Durante a aula campo uma estudante perguntou:  professor, não existem máquinas para proteger o cerrado? A gente só vê máquina de destruição aqui né? Incialmente lembramos a ela do pavilhão da agricultura familiar, onde estavam mais uma vez escanteados os quilombolas, indígenas e pequenos produtores rurais. Disse que são eles que protegem o cerrado, e sua principal arma de defesa é seu modo de vida, altamente integrado a natureza e a terra. Mas por outro lado, precisamos concordar com ela. Estávamos diante de uma daquelas máquinas gigantes que plantam milhares de sementes transgênicas por minuto. Na dianteira da máquina estava escrito: “PODE TUDO” e “BOCARRA 7654”. De fato, a máquina imponente parecia ter vários dentes afiados em sua grande boca de mastigar a terra, exemplificando a produção em série dessas gerigonças futuristas e ao mesmo tempo retrógradas, uma vez que estamos falando da destruição do cerrado em plena época de discussão mundial em torno da emergência climática. Evolução do agro?

Inevitavelmente lembramos da ideia de necropolítica, do filósofo Achile Mbembe. Um conceito que diz sobre o uso do poder para decidir quais pessoas podem viver e quais não podem, pois existe uma distribuição desigual da oportunidade de viver e morrer nas sociedades contemporâneas, dependendo da condição racial, social, econômica, étnica e política da pessoa. Ao ouvir esse questionamento da aluna e lembrar desse conceito, pensamos sobre como, na Agrotins, de certo modo, estamos vendo atuar uma necropolítica da natureza, onde os senhores do Agro escolhem qual parte do cerrado será agora morto.

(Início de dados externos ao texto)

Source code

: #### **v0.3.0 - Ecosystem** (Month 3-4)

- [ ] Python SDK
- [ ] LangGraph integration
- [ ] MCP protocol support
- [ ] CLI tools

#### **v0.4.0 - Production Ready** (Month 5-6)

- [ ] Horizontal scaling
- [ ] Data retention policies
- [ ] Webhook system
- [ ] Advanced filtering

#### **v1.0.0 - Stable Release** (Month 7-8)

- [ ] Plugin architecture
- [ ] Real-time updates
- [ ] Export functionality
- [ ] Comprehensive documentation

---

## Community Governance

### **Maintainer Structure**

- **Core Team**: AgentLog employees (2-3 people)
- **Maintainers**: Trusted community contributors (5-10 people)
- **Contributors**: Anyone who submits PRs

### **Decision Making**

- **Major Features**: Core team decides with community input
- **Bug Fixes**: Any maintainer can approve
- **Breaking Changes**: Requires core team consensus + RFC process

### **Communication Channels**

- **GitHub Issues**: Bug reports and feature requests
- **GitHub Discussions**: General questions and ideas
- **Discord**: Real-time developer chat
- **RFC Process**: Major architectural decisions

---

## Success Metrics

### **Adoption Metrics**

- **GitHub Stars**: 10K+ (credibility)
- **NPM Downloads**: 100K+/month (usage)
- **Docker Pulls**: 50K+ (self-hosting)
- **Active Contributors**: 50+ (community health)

Agrotins ou “Necrotins”?

Para ilustrar esse quadro e buscar um elemento paralelo próximo ao cotidiano dos nossos leitores da cidade de Palmas, percebemos que a próxima vítima já está decidida: será a APA (Área de Proteção Ambiental) da Serra do Lajeado que possui uma área de 121.417,7659 hectares e protege além de uma infindável agrobiodiversidade de espécies animais, vegetais e territoriais, vários sítios arqueológicos e cosmológicos além de aquíferos fundamentais para a sobrevivência da população da capital e de seu entorno. Pois se depender do atual Governo e seus órgãos de (des)controle, estamos literalmente fritos nos próximos verões. Na própria Agrotins, o governador deu o tom do sentido hegemônico no Tocantins para a palavra evolução: liberou o licenciamento de propriedades dentro da APA sem a apresentação de um instrumento fundamental que é o plano de manejo, responsável por demonstrar as áreas ocupadas, desmatadas e preservadas das propriedades. A Naturatins, órgão que deveria exigir e fiscalizar o plano de manejo dos proprietários foi um dos articuladores dessa negociação que envolveu também (pasmem!!!) o Ministério Público Estadual e a Procuradoria-Geral do Estado, órgãos que deveriam defender os interesses do povo. 

Lembramos das inquietações da estudante e pensamos a partir delas que as máquinas de guerra contra a vida do cerrado são também máquinas administrativas, burocráticas e jurídicas que se armam para caber a qualquer custo dentro das famosas “quatro linhas da legalidade”.  

É por isso que nos perguntamos no título desse pequeno texto: evolução do agro ou destruição do cerrado? 

E acrescentamos: Vamos deixar o cerrado morrer?

Este artigo reflete a opinião pessoal dos autores, não representando necessariamente a posição editorial do Jornal OpçãoTocantins.